Some of the syntax is perhaps a little obscure. The expression (neighbours==2) produces a logical array of the same size as the array neighbours whose values are true when the condition is true for the corresponding element in neighbours, and similarly for (grid==1). The np.logical_ operations perform the logical operations element-wise on a pair of arrays, and then the .astype line converts the logical array to an integer array.

The code is not perfectly optimised. But now the interpreter needs to translate the lines in the inner loop size times per update of the 2D array, which is 120 times using the example initialisation. In the code with multiple loops, the line

  if (grid[ii,jj]==1): neighbours+=1

was being passed through the interpreter about 9xsize2 times for each update, which, with size=120, is almost 130,000 times per update.

Python programmers refer to the process of replacing loops with scalar operations on array elements by operations on whole dimensions of an array at once as vectorisation, hence the name of this example.

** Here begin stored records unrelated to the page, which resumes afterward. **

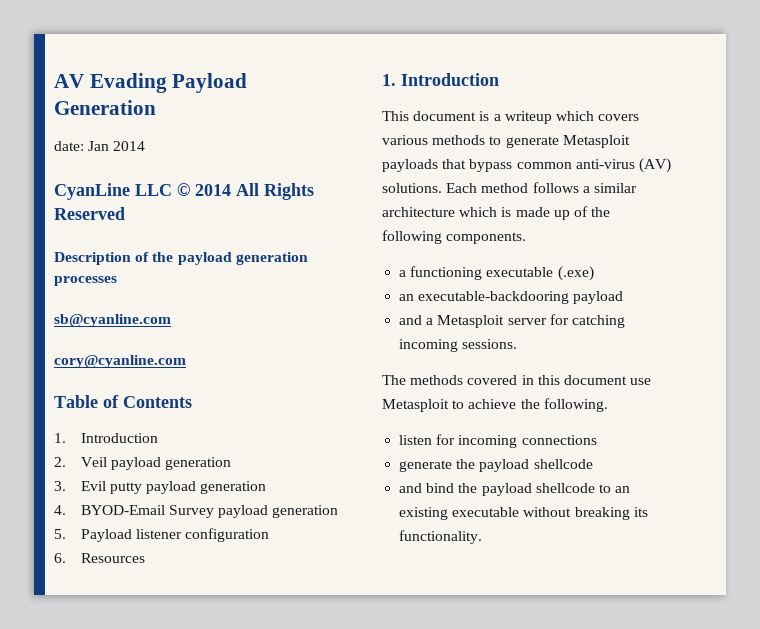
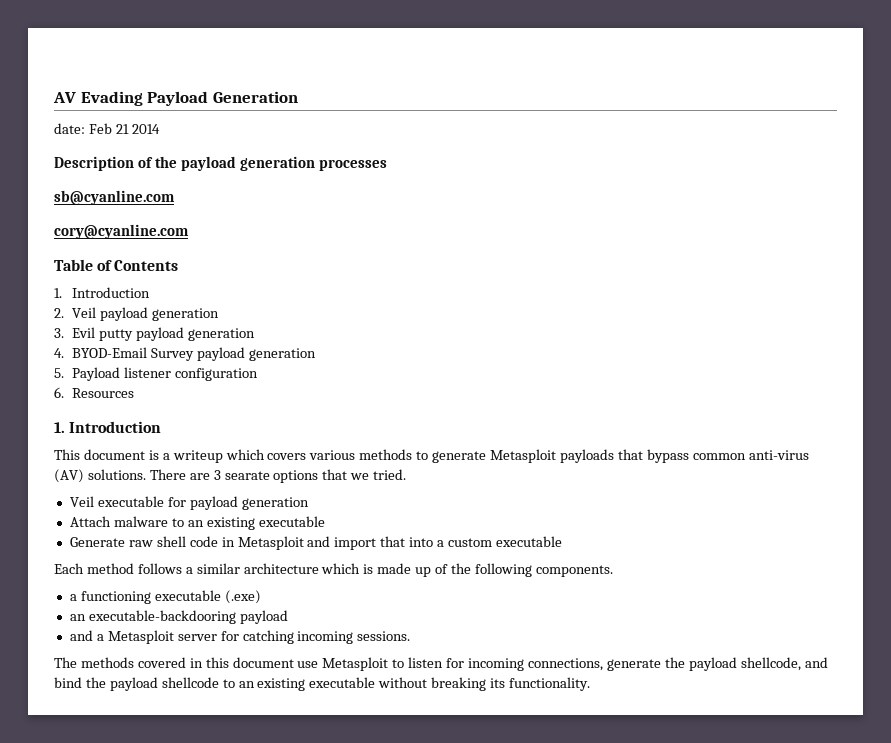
[88,141,146,151] [54,183,314,200] [54,207,125,220] Jan 2014 // CyanLine LLC © 2014 All Rights Reserved -> [88,123,160,134] Feb 21 2014
(442, 188) none -> [149,469,407,483] [69,496,309,510] [69,516,325,530] [69,536,562,550] There are 3 searate options that we tried. // Veil executable for payload generation // Attach malware to an existing executable // Generate raw shell code in Metasploit and import that into a custom executable //
[468,398,608,412] achieve the following. // -> (405, 663) none
[521,435,597,445] connections // -> [527,658,603,671] connections,
[533,459,593,469] shellcode // -> [740,657,801,671] shellcode,

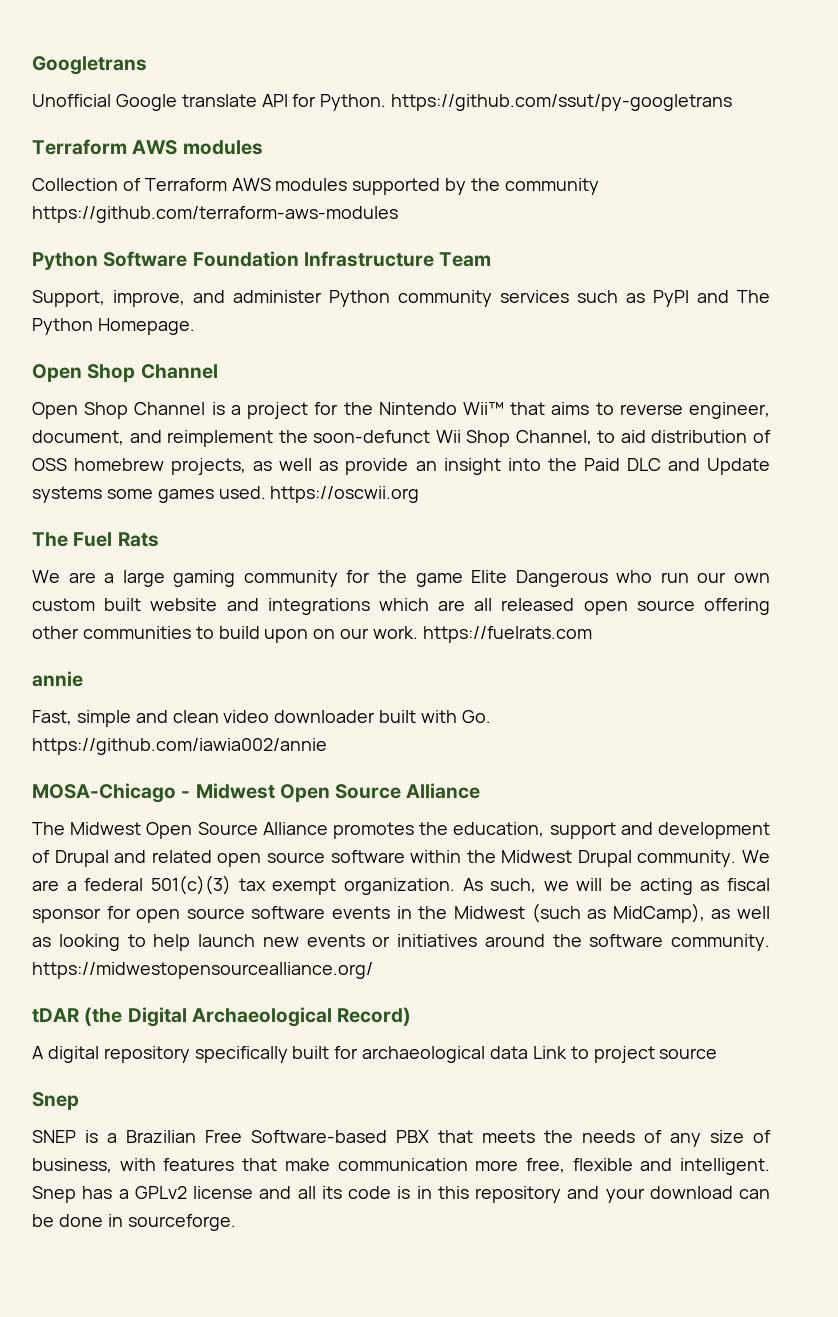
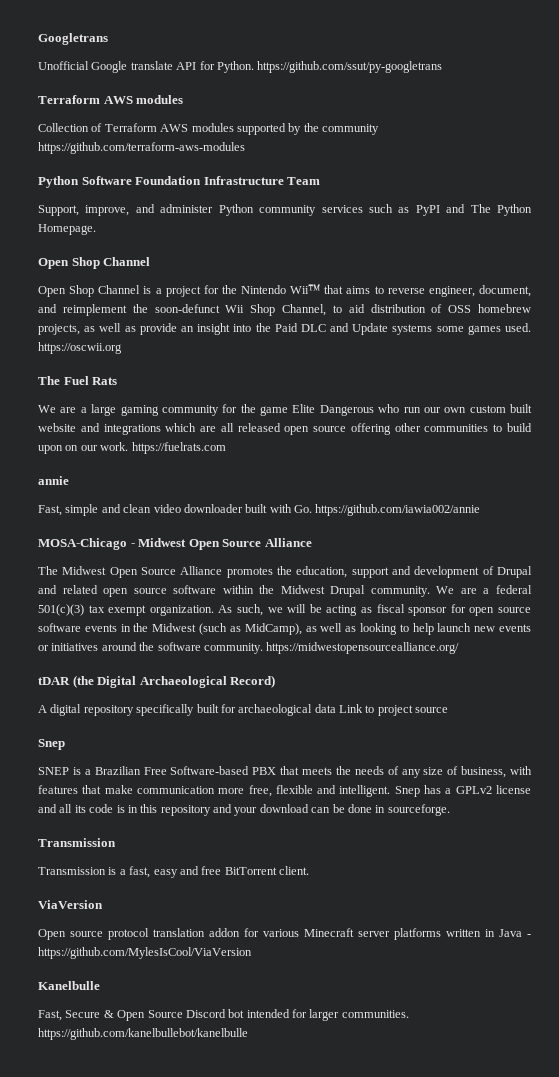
(236, 1222) none -> [38,838,116,847] [38,866,309,878] [38,900,103,909] [38,928,531,940] [38,947,252,959] [38,981,100,990] [38,1009,409,1021] [38,1028,248,1040] // Transmission // Transmission is a fast, easy and free BitTorrent client. // ViaVersion // Open source protocol translation addon for various Minecraft server platforms written in Java - https://github.com/MylesIsCool/ViaVersion // Kanelbulle // Fast, Secure & Open Source Discord bot intended for larger communities. https://github.com/kanelbullebot/kanelbulle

The code given on the main Life page adds a basic rle file reader, and pads rather than clears the grid if the grid size is increased.

Further Ideas

The Life program above allows one to stop the simulation. When stopped, one can toggle individual cells with a mouse-click, and even add one type of "glider" with a right mouse click. There are many different sorts of small pattern which have been identified within Life, and some can be observed by replacing the lines between

## Initial configuration

and

## End initial configuration

with

size=40
grid=np.zeros((size,size),dtype=np.uint8)

grid[9][21]=1
grid[10][20]=1
grid[10][21]=1
grid[11][20]=1
grid[11][21]=1
grid[12][20]=1

grid[2][2]=1
grid[2][3]=1
grid[2][4]=1
         
glider(grid,2,32)

for i in range(21,31):
    grid[i][8]=1

grid[25][35]=1
grid[26][35]=1
grid[27][35]=1
grid[28][35]=1
grid[29][34]=1
grid[25][34]=1
grid[25][33]=1
grid[26][32]=1
grid[29][32]=1

speed=.25

For this small size a delay is added to make it easier to see how things evolve. The above shows patterns with periods of one, two and fifteen, as well as two patterns which translate themselves indefinitely and so disappear off the grid.

Other simple starting positions can be found on Wikipedia.